Let Your Free Flag Fly!

A long time ago, someone put forth the plausible-sounding notion that the use of certain words in e-mail will trip all kinds of spam alarms at the recipients’ ISP and get mail blocked. That might have been true for a few weeks in 1996, but it certainly isn’t now; ISPs today rely far more on sender reputation when they make delivery decisions. Nonetheless, there still seems to be a significant amount of superstition regarding content filtering.

I have a friend whom I’ll call Christine (since that’s her name). She’s a brilliant, energetic, one-person social media consulting firm, and she sends terrific mail – pithy, engaging, with great voice and compelling offers. But she insists on misspelling (or “munging”) the word “free” in her creative to put the spin move on content filters. “F.R.E.E. 5-Part E-Course”, “Fr*ee Teleseminar”, and “a half-hour of F-RE-E consulting” were all on offer in her last send. I tried to talk her out of mangling her creative a few months ago, but like some some habits, superstitions die hard.

That’s not to say that ISPs don’t perform some types of content filtering – they do, but not in the way Christine and others think. ISPs look at links in the body of the e-mail to catch two species of spam in particular: “phishers”, who are trying to collect log-in credentials for, say, on-line banking or social media accounts; and spam that sends clicks through to web sites that will surreptitiously load a worm, a virus, or other malware onto the computers of unsuspecting visitors.

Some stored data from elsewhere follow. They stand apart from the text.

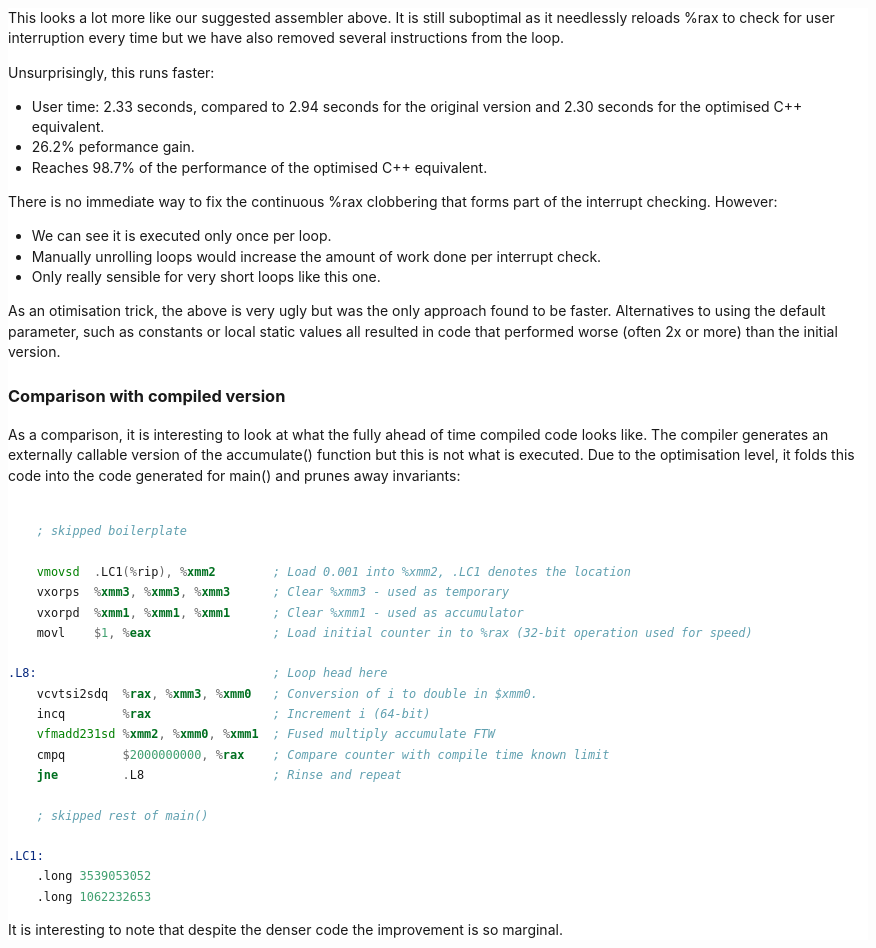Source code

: 
This looks a lot more like our suggested assembler above. It is still suboptimal as it needlessly reloads %rax to check for user interruption every time but we have also removed several instructions from the loop.

Unsurprisingly, this runs faster:

- User time: 2.33 seconds, compared to 2.94 seconds for the original version and 2.30 seconds for the optimised C++ equivalent.
- 26.2% peformance gain.
- Reaches 98.7% of the performance of the optimised C++ equivalent.

There is no immediate way to fix the continuous %rax clobbering that forms part of the interrupt checking. However:
- We can see it is executed only once per loop.
- Manually unrolling loops would increase the amount of work done per interrupt check.
- Only really sensible for very short loops like this one.

As an otimisation trick, the above is very ugly but was the only approach found to be faster. Alternatives to using the default parameter, such as constants or local static values all resulted in code that performed worse (often 2x or more) than the initial version.

### Comparison with compiled version

As a comparison, it is interesting to look at what the fully ahead of time compiled code looks like. The compiler generates an externally callable version of the accumulate() function but this is not what is executed. Due to the optimisation level, it folds this code into the code generated for main() and prunes away invariants:

```asm

    ; skipped boilerplate

    vmovsd  .LC1(%rip), %xmm2        ; Load 0.001 into %xmm2, .LC1 denotes the location
    vxorps  %xmm3, %xmm3, %xmm3      ; Clear %xmm3 - used as temporary
    vxorpd  %xmm1, %xmm1, %xmm1      ; Clear %xmm1 - used as accumulator
    movl    $1, %eax                 ; Load initial counter in to %rax (32-bit operation used for speed)

.L8:                                 ; Loop head here
    vcvtsi2sdq  %rax, %xmm3, %xmm0   ; Conversion of i to double in $xmm0.
    incq        %rax                 ; Increment i (64-bit)
    vfmadd231sd %xmm2, %xmm0, %xmm1  ; Fused multiply accumulate FTW
    cmpq        $2000000000, %rax    ; Compare counter with compile time known limit
    jne         .L8                  ; Rinse and repeat

    ; skipped rest of main() 

.LC1:
    .long 3539053052
    .long 1062232653
```

It is interesting to note that despite the denser code the improvement is so marginal.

Many ISPs and private inbound mail servers use a content filtering package called Spam Assassin. Spam Assassin assigns a cumulative score to the content of an e-mail message based on a wide range of criteria, all of which are highly configurable by the servers’ owners. If the score crosses a threshold – which is also configurable by the owner – the message might be rejected as spam based on content. But since the score is cumulative and weighted, the presence or absence of any single word – like “Free!” – is not sufficient to block mail.

Besides, free samples and trials are perfectly legitimate marketing tools used by the biggest companies in the world, every day. Customers enjoy receiving them, and respond positively to them. ISPs risk blocking legitimate, permissioned mail by blocking on words like “free” – so they just don’t do it. There are plenty of other, far more accurate ways of finding and blocking spam.

The take-away: senders with good reputation shouldn’t feel hampered by content filters when assembling their creative. Senders should feel free (see what I did there?) to use the language they need to present the sharpest offer possible.